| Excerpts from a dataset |
---+---

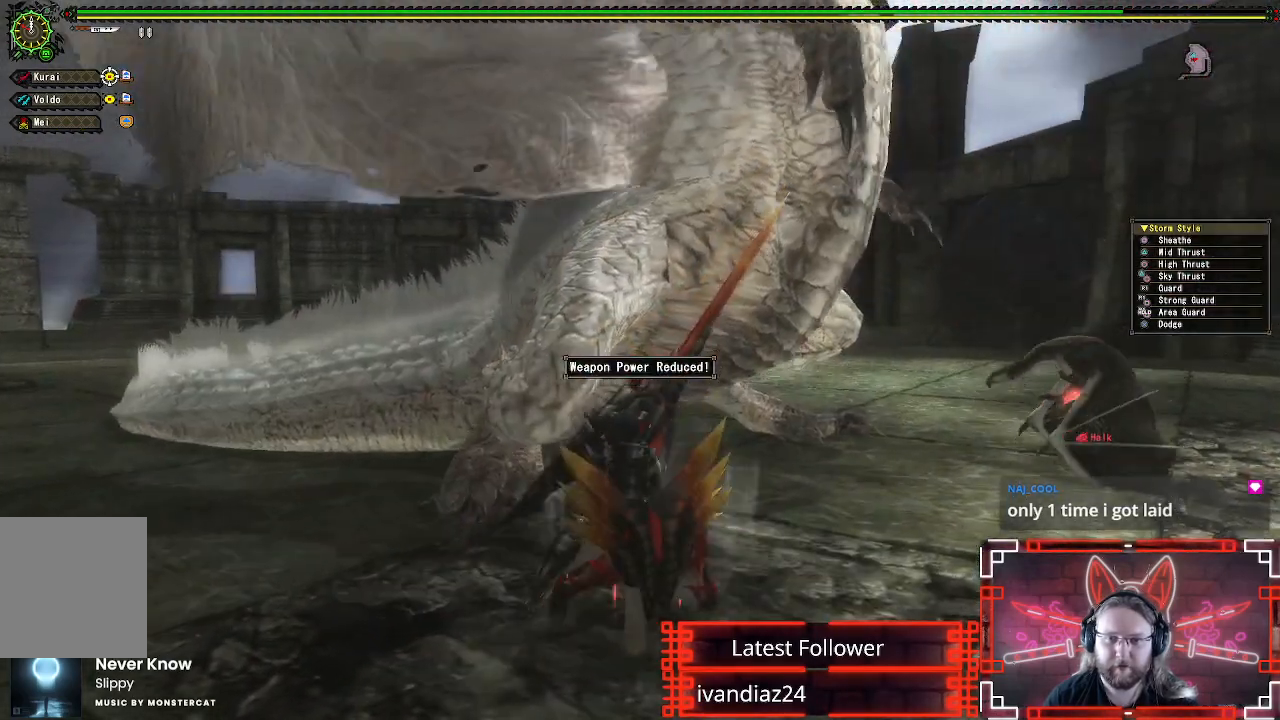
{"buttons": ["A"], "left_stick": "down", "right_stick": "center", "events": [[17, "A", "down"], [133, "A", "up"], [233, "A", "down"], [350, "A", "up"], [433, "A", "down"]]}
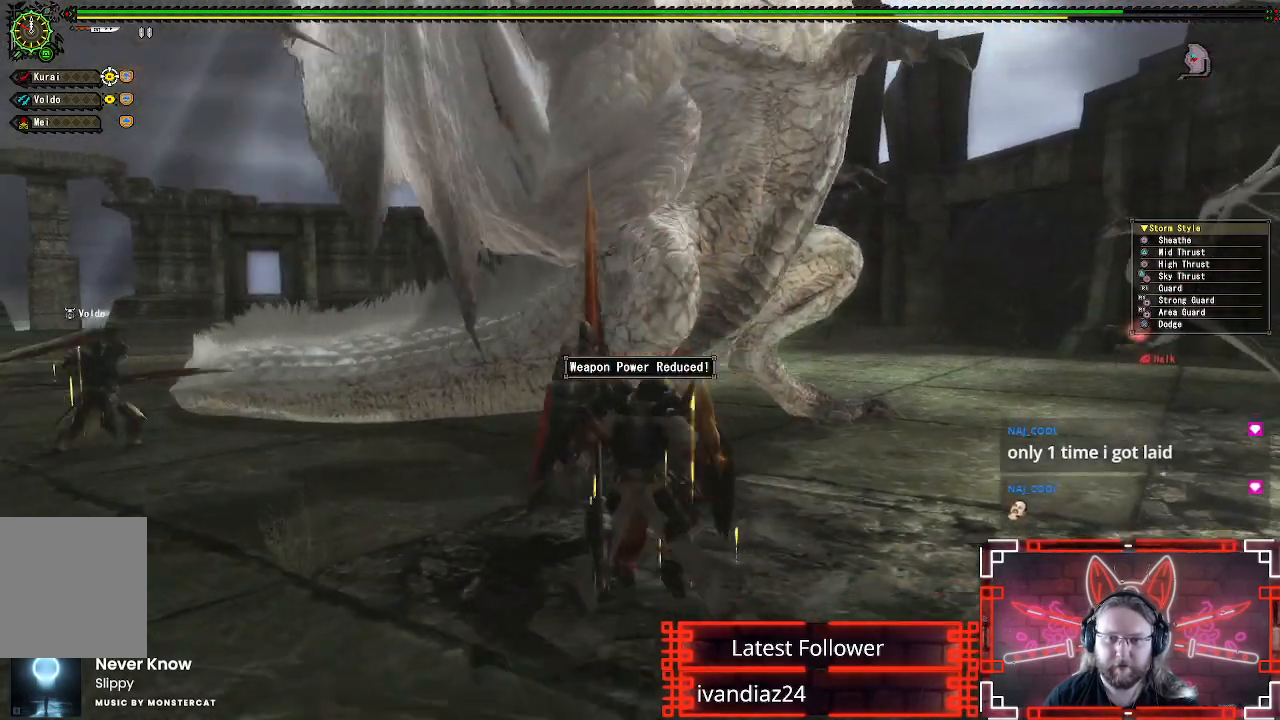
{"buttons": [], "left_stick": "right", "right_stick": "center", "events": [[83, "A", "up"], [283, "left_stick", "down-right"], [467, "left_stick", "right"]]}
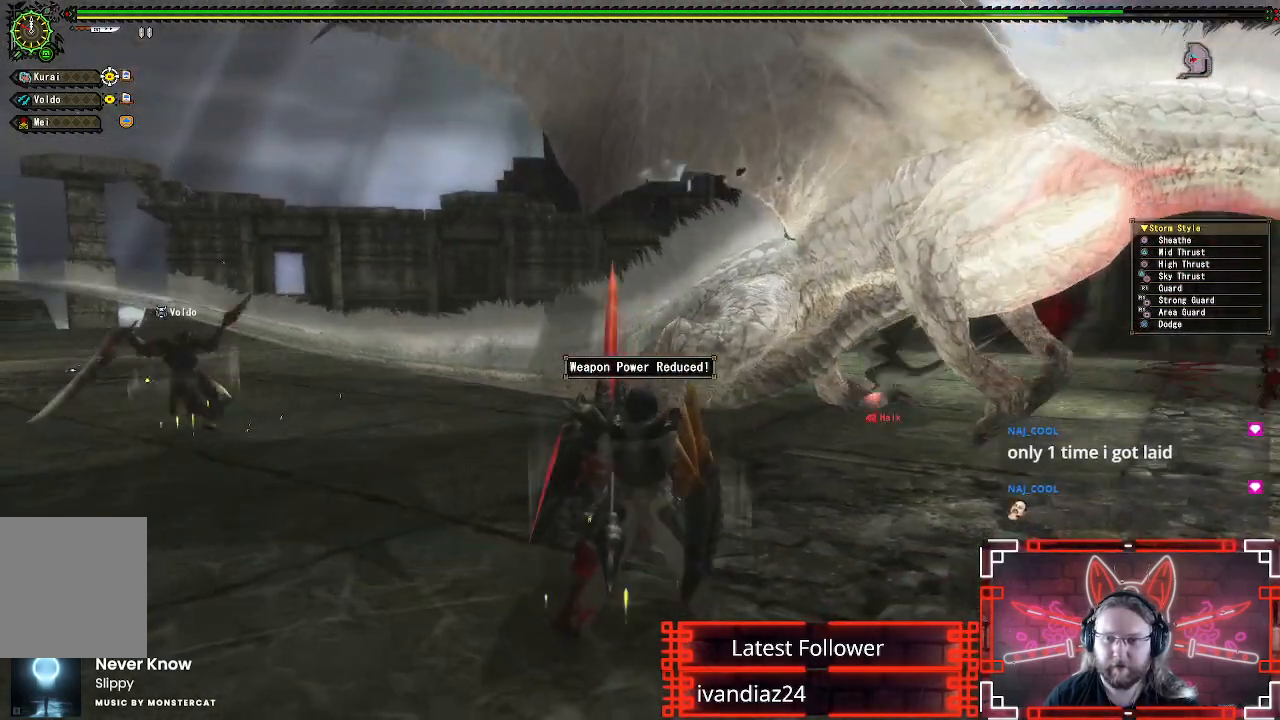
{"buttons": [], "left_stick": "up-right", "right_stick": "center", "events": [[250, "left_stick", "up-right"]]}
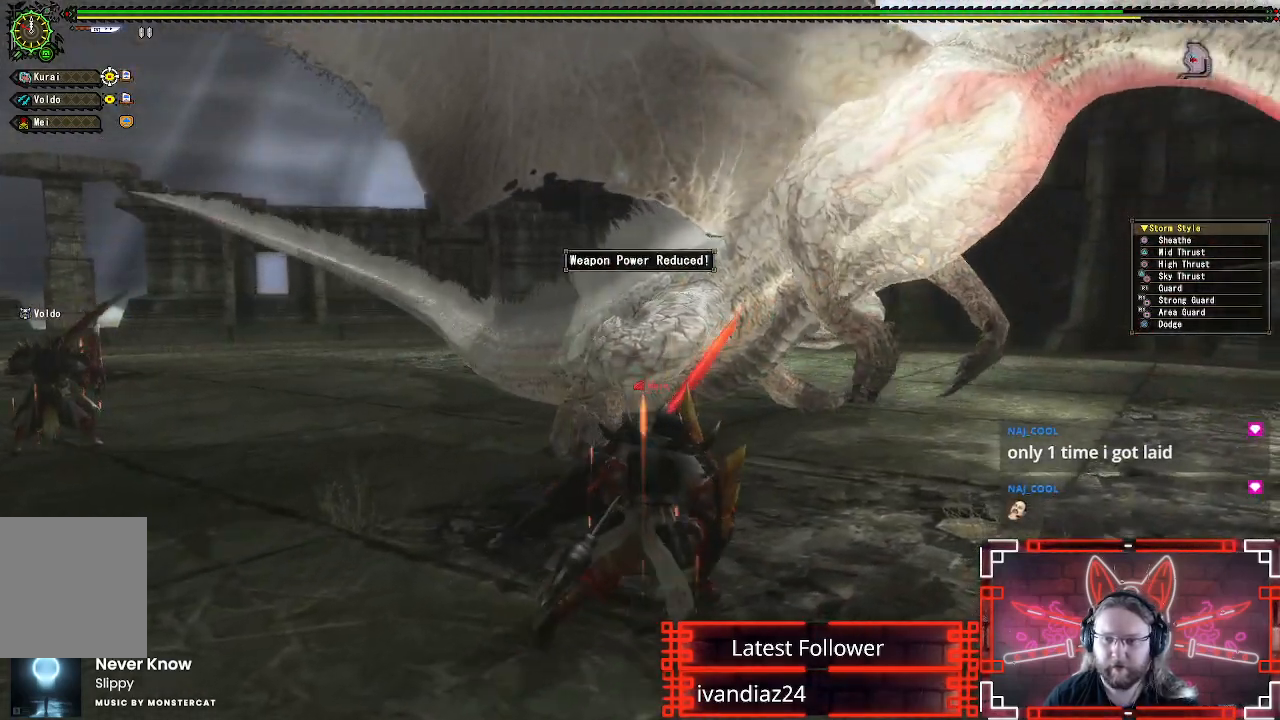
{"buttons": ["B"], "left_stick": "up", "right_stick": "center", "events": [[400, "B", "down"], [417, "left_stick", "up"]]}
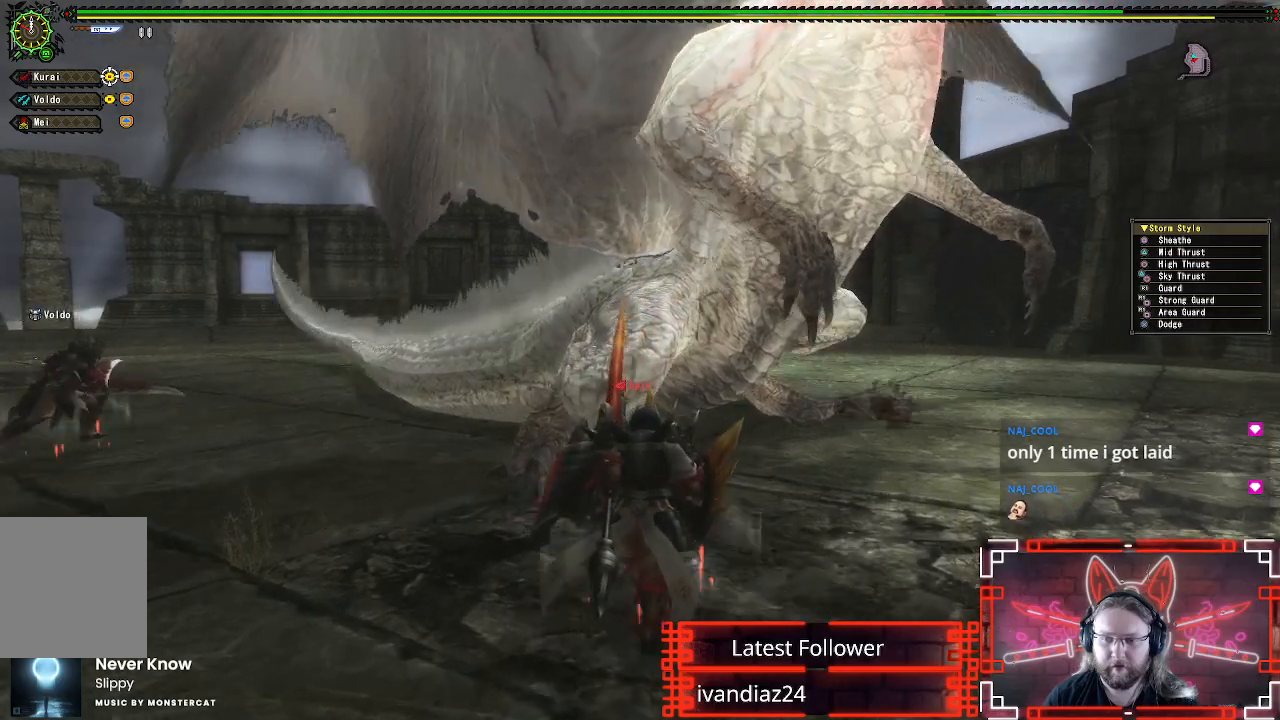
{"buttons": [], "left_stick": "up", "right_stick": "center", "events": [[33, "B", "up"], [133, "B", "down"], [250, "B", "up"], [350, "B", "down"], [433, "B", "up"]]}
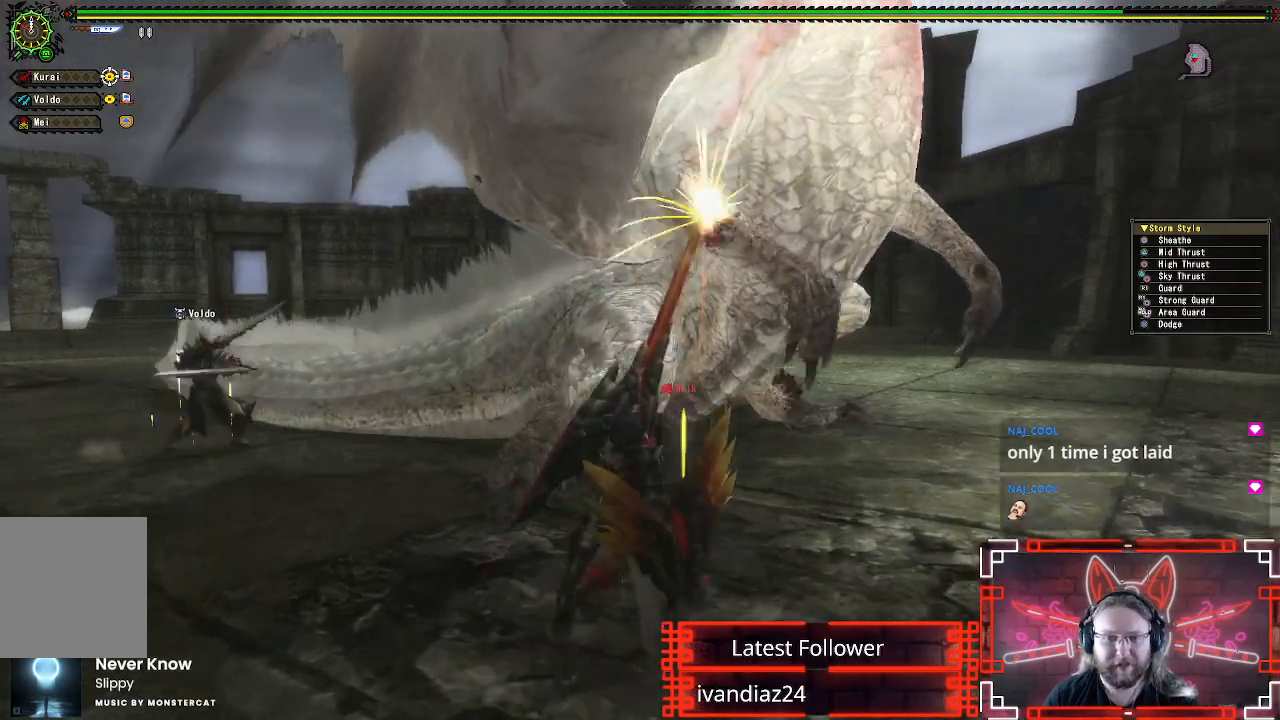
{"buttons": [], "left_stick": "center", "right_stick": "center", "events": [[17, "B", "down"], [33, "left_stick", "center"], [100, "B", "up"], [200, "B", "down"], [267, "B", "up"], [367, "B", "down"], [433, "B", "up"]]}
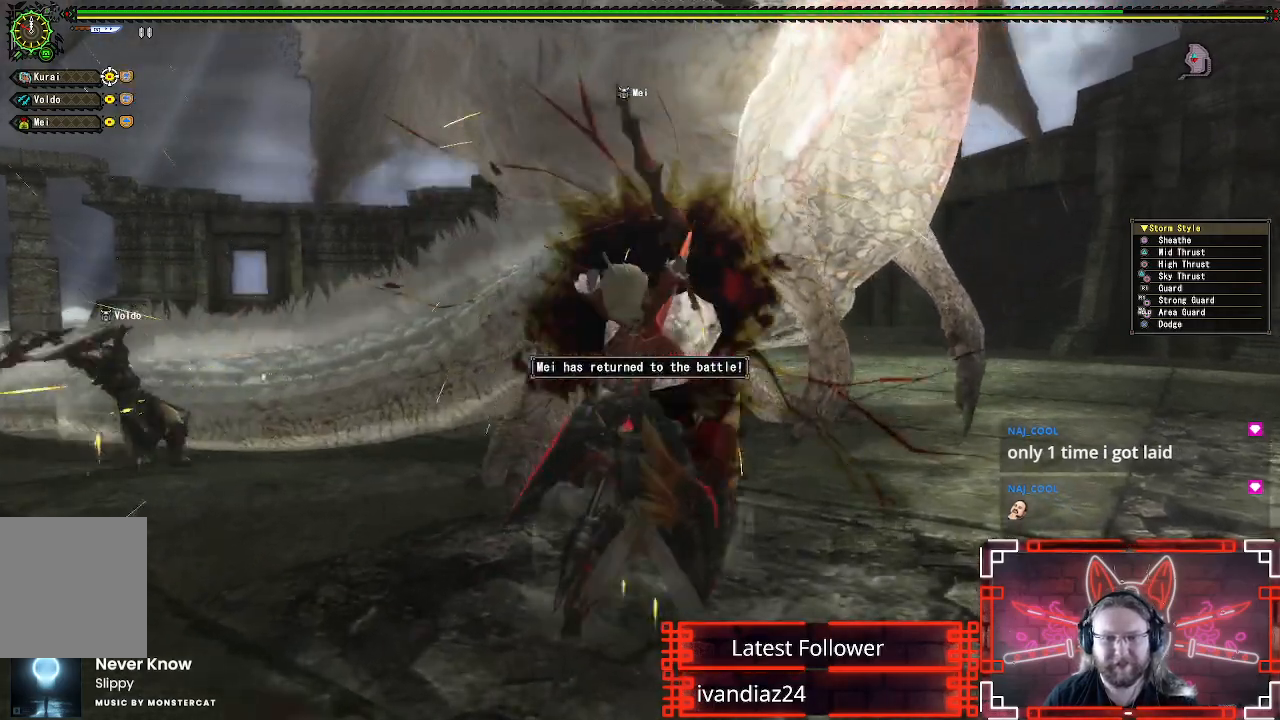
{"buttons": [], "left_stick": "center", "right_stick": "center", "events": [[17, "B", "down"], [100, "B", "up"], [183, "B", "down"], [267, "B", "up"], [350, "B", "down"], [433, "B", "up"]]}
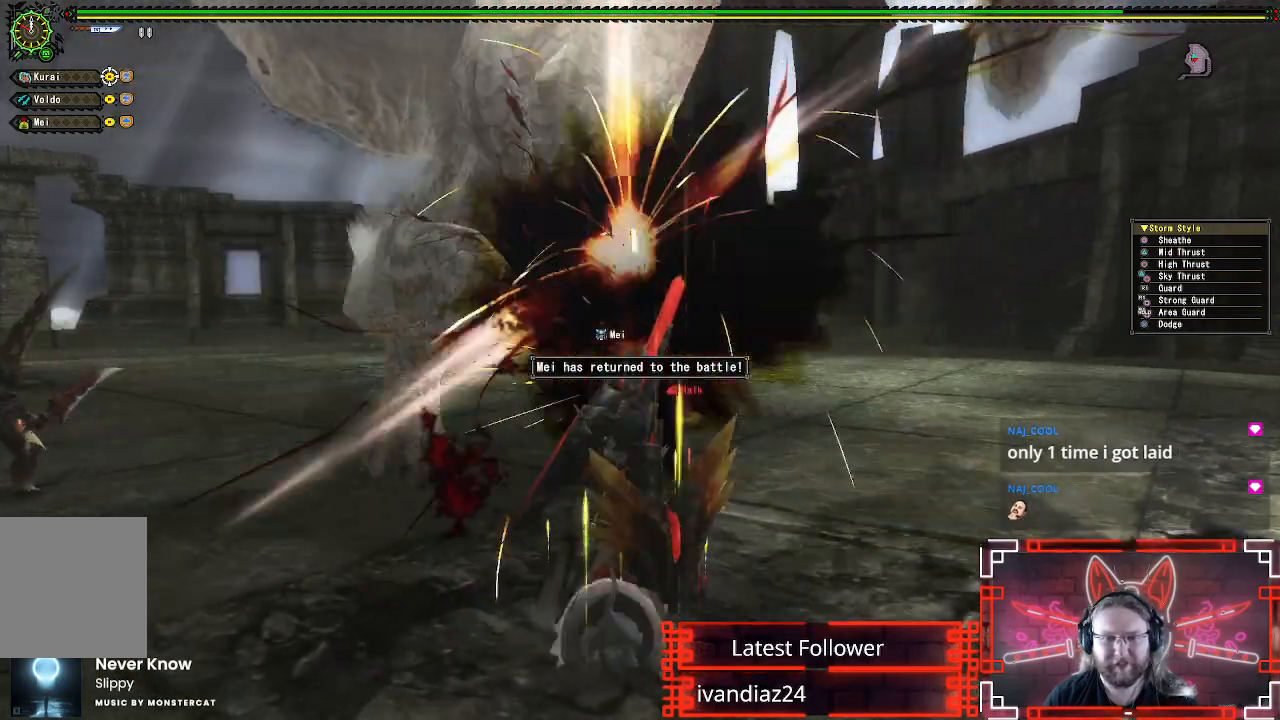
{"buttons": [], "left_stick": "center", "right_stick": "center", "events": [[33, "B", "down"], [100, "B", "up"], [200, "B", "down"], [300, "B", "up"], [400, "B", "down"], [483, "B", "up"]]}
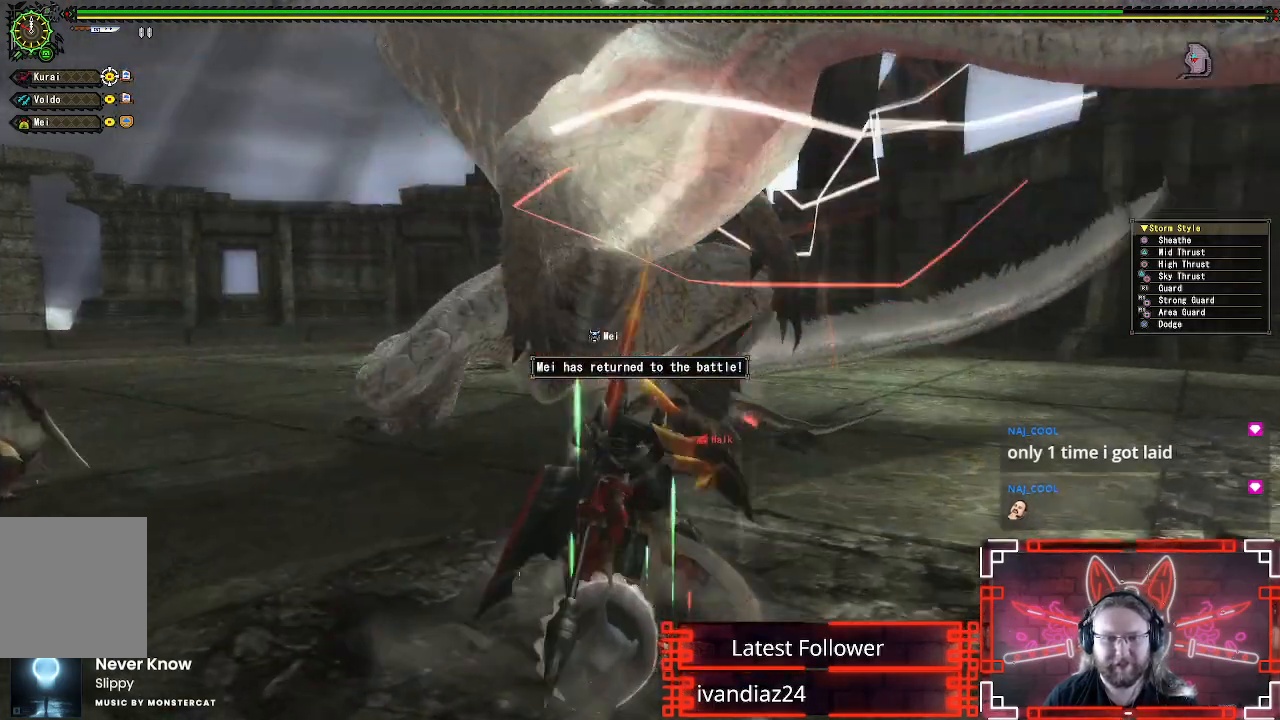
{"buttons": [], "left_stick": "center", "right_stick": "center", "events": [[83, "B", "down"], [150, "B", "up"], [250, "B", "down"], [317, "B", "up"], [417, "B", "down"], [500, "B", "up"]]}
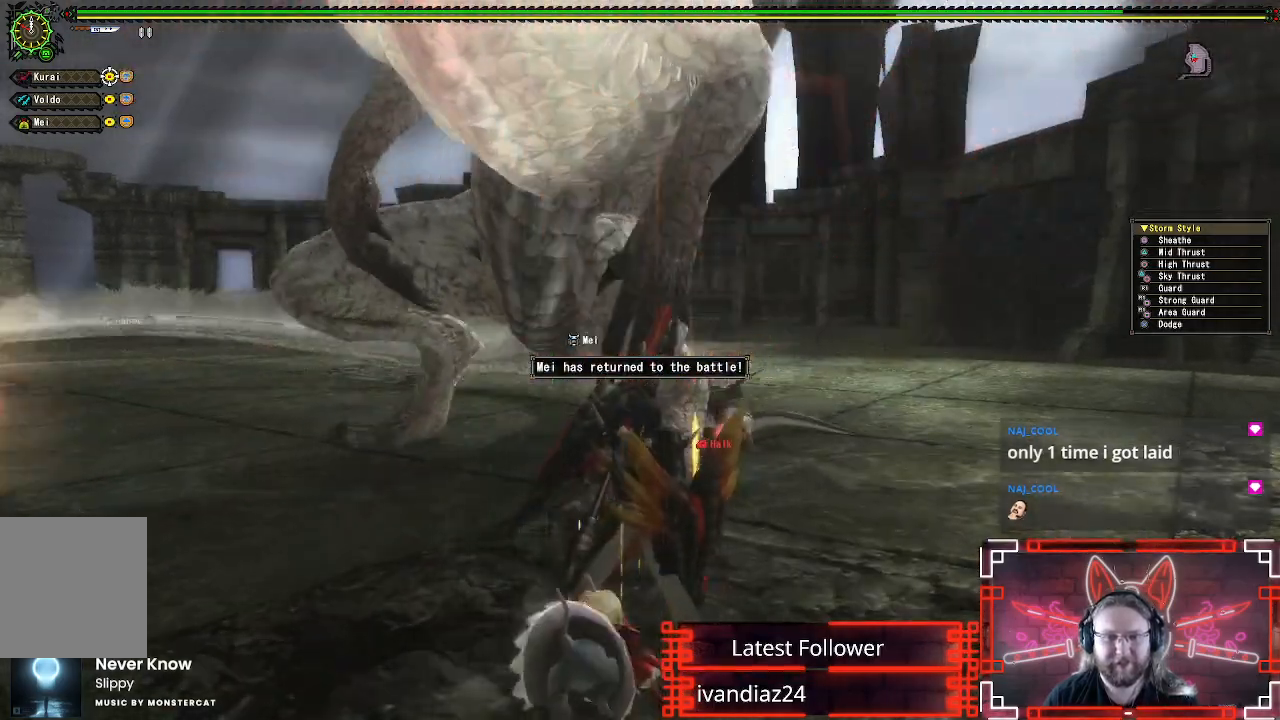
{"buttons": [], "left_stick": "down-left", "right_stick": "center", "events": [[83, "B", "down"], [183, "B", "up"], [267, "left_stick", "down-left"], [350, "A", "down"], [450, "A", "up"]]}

---+---

Your copy should match every entry above exactly and contain no pictures.

{"buttons": ["A"], "left_stick": "down", "right_stick": "center", "events": [[17, "A", "down"], [133, "A", "up"], [233, "A", "down"], [350, "A", "up"], [433, "A", "down"]]}
{"buttons": [], "left_stick": "right", "right_stick": "center", "events": [[83, "A", "up"], [283, "left_stick", "down-right"], [467, "left_stick", "right"]]}
{"buttons": [], "left_stick": "up-right", "right_stick": "center", "events": [[250, "left_stick", "up-right"]]}
{"buttons": ["B"], "left_stick": "up", "right_stick": "center", "events": [[400, "B", "down"], [417, "left_stick", "up"]]}
{"buttons": [], "left_stick": "up", "right_stick": "center", "events": [[33, "B", "up"], [133, "B", "down"], [250, "B", "up"], [350, "B", "down"], [433, "B", "up"]]}
{"buttons": [], "left_stick": "center", "right_stick": "center", "events": [[17, "B", "down"], [33, "left_stick", "center"], [100, "B", "up"], [200, "B", "down"], [267, "B", "up"], [367, "B", "down"], [433, "B", "up"]]}
{"buttons": [], "left_stick": "center", "right_stick": "center", "events": [[17, "B", "down"], [100, "B", "up"], [183, "B", "down"], [267, "B", "up"], [350, "B", "down"], [433, "B", "up"]]}
{"buttons": [], "left_stick": "center", "right_stick": "center", "events": [[33, "B", "down"], [100, "B", "up"], [200, "B", "down"], [300, "B", "up"], [400, "B", "down"], [483, "B", "up"]]}
{"buttons": [], "left_stick": "center", "right_stick": "center", "events": [[83, "B", "down"], [150, "B", "up"], [250, "B", "down"], [317, "B", "up"], [417, "B", "down"], [500, "B", "up"]]}
{"buttons": [], "left_stick": "down-left", "right_stick": "center", "events": [[83, "B", "down"], [183, "B", "up"], [267, "left_stick", "down-left"], [350, "A", "down"], [450, "A", "up"]]}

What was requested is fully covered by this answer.